4757, 2010 WL 4628096 (E.D. Pa. 2010)). To properly invoke Rule 14, a third-party plaintiff must first demonstrate some substantive basis for its claim. Bernard, 2019 WL 144852, *1. The Third Circuit has held that, “a third-party claim may be asserted under Rule 14(a) only when the third party’s liability is in some way dependent on the outcome of the main claim or when the third party is secondarily liable to defendant. If the claim is separate or independent from the main action, impleader will be denied.” FDIC v. Bathgate, 27 F.3d 850, 873 (3d Cir. 1994). In a diversity action, the court must apply state law to determine if a third-party plaintiff has raised a proper substantive basis for its claim. Bernard, 2019 WL 144852, *2; see also Robbins v. Yamaha Motor Corp., 98 F.R.D. 36, 38 (M.D. Pa. 1983). If there is a proper substantive basis for the filing of a third-party complaint, the court must determine if it should

permit the filing of third-party complaint. Bernard, 2019 WL 144852, *2. The court may consider the following factors: (1) the possible prejudice to the plaintiff; (2) complication of issues at trial; (3) the probability of trial delay; and (4) the timeliness of the motion. Id. The decision to permit joinder is soundly within the discretion of the court. Fischer v. Presbyterian-University of Pennsylvania Medical Center, 1991 WL 231590, *1 (E.D. Pa. 1991). Similar to a motion to amend pursuant to Rule 15(a)(2), the standard for a motion for leave to file a third-party complaint is a lenient one. XL Specialty Insurance Company v. PCS Wireless Warehouse, Inc., 2020 WL 967855, *2 (D. NJ. 2020). III. DISCUSSION In their motion, Defendants request leave to file a third-party complaint against Wachter. (Def.’s Mot., ECF No. 34). Defendants assert that their request is proper because they are seeking indemnification from Wachter pursuant to an indemnification clause in their contract.

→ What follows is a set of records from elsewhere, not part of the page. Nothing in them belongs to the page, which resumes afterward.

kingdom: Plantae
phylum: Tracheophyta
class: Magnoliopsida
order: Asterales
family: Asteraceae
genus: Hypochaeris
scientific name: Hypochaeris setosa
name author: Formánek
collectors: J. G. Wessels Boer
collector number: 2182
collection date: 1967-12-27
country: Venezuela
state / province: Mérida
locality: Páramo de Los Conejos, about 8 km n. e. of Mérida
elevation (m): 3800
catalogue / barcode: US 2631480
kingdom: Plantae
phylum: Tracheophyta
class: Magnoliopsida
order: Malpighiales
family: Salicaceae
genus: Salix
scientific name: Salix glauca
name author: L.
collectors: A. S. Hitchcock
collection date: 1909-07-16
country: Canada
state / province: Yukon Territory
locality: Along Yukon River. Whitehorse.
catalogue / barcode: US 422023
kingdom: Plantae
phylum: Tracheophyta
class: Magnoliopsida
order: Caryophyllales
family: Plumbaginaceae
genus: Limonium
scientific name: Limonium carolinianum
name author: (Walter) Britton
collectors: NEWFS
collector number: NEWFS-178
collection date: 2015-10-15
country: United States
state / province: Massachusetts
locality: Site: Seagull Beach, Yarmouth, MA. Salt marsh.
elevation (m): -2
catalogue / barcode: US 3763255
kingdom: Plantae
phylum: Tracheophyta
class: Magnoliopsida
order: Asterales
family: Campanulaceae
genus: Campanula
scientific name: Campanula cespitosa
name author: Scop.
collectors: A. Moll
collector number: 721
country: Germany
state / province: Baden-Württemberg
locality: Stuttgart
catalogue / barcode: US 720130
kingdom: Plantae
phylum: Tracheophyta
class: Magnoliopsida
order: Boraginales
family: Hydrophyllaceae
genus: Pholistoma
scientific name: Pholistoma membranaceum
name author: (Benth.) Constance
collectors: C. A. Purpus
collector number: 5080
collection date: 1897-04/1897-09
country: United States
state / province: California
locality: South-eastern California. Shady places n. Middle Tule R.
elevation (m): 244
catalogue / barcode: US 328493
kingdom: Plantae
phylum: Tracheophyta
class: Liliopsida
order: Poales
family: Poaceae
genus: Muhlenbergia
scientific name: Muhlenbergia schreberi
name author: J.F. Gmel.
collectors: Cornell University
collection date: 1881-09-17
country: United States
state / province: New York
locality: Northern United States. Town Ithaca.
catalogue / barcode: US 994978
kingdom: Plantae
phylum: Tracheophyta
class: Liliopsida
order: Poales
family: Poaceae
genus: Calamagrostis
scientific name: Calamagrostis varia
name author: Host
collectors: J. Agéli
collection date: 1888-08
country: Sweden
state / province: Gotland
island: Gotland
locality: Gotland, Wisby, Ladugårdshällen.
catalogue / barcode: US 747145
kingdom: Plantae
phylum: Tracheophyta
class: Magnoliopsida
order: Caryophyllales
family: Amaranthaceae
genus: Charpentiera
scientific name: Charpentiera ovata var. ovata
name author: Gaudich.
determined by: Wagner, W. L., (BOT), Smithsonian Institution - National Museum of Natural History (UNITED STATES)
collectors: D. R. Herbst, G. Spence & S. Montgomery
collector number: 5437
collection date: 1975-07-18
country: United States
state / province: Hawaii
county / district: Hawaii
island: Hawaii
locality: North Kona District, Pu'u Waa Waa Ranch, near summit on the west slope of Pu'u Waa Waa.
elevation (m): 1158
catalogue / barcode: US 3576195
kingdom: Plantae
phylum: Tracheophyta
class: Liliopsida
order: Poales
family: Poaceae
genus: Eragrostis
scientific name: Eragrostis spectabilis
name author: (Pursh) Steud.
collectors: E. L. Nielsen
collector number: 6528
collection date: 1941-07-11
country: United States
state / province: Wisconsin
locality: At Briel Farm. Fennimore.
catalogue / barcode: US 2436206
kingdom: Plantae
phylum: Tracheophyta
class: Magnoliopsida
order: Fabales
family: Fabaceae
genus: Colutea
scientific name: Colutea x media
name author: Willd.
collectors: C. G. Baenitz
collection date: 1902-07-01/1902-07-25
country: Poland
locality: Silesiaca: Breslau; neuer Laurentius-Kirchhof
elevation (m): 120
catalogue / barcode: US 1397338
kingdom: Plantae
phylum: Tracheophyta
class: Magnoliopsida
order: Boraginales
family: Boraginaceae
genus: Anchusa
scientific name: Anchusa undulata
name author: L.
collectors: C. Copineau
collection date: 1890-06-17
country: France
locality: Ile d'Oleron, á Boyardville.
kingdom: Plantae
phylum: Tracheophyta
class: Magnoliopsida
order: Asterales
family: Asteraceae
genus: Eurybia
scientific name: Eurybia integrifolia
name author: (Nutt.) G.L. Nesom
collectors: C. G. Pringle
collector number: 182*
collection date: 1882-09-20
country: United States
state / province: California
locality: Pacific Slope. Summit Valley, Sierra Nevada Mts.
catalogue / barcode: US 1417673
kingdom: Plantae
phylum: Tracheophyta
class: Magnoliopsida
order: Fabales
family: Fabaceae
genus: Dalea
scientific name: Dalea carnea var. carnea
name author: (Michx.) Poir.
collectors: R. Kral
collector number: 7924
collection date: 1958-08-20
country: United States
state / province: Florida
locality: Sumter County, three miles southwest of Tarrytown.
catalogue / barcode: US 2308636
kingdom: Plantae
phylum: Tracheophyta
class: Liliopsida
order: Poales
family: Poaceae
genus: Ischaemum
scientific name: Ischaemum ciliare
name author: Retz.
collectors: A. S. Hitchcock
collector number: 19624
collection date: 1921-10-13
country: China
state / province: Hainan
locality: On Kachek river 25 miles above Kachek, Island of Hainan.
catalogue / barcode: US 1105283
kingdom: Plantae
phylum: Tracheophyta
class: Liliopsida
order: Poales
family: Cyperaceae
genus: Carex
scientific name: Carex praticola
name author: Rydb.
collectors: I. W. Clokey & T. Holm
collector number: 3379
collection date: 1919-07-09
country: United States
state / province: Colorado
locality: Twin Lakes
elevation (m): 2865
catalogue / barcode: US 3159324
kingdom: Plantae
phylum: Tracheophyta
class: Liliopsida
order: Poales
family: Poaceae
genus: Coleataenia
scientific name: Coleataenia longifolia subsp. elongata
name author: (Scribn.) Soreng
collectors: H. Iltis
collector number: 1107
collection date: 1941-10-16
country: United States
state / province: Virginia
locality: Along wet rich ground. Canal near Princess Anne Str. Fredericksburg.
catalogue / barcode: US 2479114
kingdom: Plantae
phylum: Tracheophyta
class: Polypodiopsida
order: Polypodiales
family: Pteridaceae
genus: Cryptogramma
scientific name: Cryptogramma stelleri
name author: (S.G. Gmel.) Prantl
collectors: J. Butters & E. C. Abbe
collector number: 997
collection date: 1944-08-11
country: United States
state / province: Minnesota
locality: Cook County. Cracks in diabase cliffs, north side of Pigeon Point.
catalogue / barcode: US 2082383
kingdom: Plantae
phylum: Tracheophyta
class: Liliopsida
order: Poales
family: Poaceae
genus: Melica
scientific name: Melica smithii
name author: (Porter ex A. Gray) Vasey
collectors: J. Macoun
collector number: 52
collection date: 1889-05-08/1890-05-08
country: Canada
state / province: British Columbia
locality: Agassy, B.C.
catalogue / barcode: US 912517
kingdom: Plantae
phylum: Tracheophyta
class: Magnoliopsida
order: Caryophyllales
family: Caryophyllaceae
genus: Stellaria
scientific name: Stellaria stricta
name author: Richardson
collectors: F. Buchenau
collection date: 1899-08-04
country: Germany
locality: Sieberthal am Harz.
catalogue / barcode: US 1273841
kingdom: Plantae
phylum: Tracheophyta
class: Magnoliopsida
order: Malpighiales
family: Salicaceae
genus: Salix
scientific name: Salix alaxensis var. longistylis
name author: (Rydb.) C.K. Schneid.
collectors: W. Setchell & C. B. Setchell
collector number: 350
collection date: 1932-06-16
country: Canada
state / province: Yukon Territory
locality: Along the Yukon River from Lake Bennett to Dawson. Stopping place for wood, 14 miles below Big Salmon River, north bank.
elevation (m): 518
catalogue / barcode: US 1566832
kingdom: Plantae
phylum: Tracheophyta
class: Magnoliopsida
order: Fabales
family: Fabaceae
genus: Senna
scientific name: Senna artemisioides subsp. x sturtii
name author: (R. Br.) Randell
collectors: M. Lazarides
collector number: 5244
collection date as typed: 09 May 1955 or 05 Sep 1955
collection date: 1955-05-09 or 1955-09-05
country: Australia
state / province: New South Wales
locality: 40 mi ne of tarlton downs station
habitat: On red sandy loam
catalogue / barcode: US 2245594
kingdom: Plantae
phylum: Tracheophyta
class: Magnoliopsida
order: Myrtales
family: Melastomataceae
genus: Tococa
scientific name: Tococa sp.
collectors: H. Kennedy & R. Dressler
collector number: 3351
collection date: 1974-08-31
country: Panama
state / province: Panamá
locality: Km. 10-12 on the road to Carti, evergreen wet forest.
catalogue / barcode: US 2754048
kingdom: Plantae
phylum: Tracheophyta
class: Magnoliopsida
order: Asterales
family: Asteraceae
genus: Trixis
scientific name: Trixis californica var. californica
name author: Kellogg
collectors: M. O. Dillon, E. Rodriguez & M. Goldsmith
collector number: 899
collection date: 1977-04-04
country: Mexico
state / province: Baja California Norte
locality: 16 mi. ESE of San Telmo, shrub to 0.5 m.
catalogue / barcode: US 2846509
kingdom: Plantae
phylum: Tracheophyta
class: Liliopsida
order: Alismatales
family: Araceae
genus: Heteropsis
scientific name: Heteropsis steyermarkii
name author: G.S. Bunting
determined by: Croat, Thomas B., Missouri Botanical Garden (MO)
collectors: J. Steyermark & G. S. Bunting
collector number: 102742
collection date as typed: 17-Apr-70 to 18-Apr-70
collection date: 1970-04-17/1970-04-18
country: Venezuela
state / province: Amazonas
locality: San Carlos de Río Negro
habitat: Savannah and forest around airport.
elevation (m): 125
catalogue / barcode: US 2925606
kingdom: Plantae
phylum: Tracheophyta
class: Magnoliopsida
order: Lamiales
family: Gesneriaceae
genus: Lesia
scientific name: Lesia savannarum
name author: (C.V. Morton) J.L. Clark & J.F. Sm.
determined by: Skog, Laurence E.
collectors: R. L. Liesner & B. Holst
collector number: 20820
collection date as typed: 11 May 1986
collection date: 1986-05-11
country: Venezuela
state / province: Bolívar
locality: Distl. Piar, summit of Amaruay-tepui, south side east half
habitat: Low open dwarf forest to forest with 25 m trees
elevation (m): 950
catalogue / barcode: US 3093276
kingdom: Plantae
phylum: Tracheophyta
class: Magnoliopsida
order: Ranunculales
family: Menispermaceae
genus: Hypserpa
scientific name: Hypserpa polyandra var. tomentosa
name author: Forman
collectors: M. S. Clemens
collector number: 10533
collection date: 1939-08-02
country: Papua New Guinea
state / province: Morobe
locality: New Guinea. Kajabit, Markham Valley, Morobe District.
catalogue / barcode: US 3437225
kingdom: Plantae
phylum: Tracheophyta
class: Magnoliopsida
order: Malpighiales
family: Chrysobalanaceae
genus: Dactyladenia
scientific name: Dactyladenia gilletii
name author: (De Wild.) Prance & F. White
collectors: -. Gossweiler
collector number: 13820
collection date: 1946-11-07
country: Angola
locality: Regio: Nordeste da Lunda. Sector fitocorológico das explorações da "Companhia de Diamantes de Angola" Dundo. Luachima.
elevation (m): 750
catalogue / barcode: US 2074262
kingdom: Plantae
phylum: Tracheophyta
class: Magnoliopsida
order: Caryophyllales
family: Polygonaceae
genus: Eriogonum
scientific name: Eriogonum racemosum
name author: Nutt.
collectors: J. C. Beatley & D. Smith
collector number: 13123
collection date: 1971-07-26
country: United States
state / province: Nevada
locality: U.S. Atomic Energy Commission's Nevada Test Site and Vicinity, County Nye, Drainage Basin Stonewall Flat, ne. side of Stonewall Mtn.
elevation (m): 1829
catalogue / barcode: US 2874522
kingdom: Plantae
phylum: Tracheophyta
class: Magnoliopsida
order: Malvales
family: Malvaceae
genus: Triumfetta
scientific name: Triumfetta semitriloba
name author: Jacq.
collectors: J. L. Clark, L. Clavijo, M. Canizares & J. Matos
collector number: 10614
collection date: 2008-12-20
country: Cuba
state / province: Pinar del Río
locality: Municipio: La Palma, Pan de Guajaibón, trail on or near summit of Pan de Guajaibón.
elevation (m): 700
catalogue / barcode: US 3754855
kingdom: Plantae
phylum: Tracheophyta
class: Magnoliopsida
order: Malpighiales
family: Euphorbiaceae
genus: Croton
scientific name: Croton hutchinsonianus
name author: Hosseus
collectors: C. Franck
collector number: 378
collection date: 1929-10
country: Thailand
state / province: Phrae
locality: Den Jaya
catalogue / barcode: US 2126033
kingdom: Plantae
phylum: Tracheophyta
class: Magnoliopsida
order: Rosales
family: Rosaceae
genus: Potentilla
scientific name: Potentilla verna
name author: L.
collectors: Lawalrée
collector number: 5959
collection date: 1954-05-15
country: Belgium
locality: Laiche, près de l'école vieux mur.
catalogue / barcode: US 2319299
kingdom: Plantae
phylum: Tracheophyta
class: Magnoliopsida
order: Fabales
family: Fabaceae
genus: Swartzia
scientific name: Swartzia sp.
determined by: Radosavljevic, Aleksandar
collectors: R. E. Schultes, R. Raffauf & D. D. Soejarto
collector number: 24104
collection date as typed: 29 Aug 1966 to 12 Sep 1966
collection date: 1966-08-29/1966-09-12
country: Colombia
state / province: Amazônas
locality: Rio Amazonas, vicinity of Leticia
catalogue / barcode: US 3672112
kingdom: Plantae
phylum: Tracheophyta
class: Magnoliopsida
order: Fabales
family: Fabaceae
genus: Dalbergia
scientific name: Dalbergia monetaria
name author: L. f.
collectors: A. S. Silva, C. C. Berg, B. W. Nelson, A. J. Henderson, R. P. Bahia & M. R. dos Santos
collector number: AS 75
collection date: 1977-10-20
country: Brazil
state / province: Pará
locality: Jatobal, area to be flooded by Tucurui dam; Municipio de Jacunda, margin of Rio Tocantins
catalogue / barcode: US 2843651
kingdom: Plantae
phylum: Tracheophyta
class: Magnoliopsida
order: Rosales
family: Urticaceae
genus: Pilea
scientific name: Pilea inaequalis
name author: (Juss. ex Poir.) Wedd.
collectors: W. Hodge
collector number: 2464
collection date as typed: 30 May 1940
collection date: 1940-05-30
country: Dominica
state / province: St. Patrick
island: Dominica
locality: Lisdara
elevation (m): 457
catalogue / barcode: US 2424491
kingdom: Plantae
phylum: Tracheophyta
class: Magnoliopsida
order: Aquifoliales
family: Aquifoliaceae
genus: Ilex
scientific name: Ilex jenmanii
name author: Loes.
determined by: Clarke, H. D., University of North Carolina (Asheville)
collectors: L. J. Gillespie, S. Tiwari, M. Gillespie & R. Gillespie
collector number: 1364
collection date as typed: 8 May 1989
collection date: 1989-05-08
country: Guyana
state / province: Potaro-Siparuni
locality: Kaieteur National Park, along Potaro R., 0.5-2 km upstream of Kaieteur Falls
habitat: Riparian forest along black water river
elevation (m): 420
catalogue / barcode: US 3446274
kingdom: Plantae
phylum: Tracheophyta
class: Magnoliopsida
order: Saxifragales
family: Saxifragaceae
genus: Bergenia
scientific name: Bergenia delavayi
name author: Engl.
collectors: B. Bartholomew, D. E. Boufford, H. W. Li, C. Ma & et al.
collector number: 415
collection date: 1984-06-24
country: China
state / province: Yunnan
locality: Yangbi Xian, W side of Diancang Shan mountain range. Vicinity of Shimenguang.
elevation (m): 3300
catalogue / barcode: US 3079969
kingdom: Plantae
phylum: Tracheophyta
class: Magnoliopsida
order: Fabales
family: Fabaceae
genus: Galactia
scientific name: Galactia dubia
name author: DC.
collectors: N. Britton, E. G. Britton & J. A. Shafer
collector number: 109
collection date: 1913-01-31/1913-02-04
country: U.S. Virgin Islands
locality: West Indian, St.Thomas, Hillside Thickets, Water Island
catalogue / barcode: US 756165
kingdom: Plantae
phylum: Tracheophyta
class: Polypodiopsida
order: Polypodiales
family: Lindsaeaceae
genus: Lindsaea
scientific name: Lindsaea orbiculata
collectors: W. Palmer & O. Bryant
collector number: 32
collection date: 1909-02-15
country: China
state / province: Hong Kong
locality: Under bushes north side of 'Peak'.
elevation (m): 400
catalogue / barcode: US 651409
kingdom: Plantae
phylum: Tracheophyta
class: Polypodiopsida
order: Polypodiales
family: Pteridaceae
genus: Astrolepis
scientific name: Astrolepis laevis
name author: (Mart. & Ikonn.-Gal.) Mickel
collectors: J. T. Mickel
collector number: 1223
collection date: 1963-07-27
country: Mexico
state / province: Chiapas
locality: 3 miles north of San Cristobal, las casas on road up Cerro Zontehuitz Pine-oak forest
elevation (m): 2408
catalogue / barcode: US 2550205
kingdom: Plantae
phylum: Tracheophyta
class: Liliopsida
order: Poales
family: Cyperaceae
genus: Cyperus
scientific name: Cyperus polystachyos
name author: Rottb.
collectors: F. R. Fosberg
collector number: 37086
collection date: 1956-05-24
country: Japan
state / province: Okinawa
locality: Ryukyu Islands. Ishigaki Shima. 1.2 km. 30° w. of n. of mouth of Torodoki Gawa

(Id., at 5). Defendants further claim that Plaintiff will not be prejudiced because Plaintiff intended to bring suit against the party that performed the concrete work in connection with the incident. (Id.). For the following reasons, I conclude that joinder of Wachter is proper and grant Defendants’ motion. A. Defendants Have a Substantive Basis for Bringing the Claim Defendants have first shown that they have a substantive basis for their claim against Wachter. Bernard, 2019 WL 144852, *2; see also FDIC, 27 F.3d at 873 (“[A] third-party claim may be asserted under Rule 14(a) only when the third party’s liability is in some way dependent on the outcome of the main claim or when the third party is secondarily liable to defendant.”). Under Pennsylvania law, an indemnification clause in a contract may shift “the entire

responsibility for damages from a party who, without any fault, has been required to pay because of a legal relationship to the party at fault.” City of Wilkes-Barres v. Kaminski Bros., Inc., 804 A.2d 89, 92 (Pa. Commw. Ct. 2002); see also Pitcavage v. Mastercraft Boat Co., 632 F. Supp. 842, 845 n.1 (M.D. Pa. 1985) (“In Pennsylvania, indemnification is limited to those situations in which defendants’ liability is secondary or when an indemnification contract exists.” (citing Builders Supply Co. v. McCabe, 77 A.2d 368 (Pa. 1951))). Here, Defendants contend that they and Wachter have a contract which includes in indemnification clause, whereby Wachter could be liable to defend and indemnify Defendants for the claims at issue in this litigation. (Def.’s Mot., ECF No.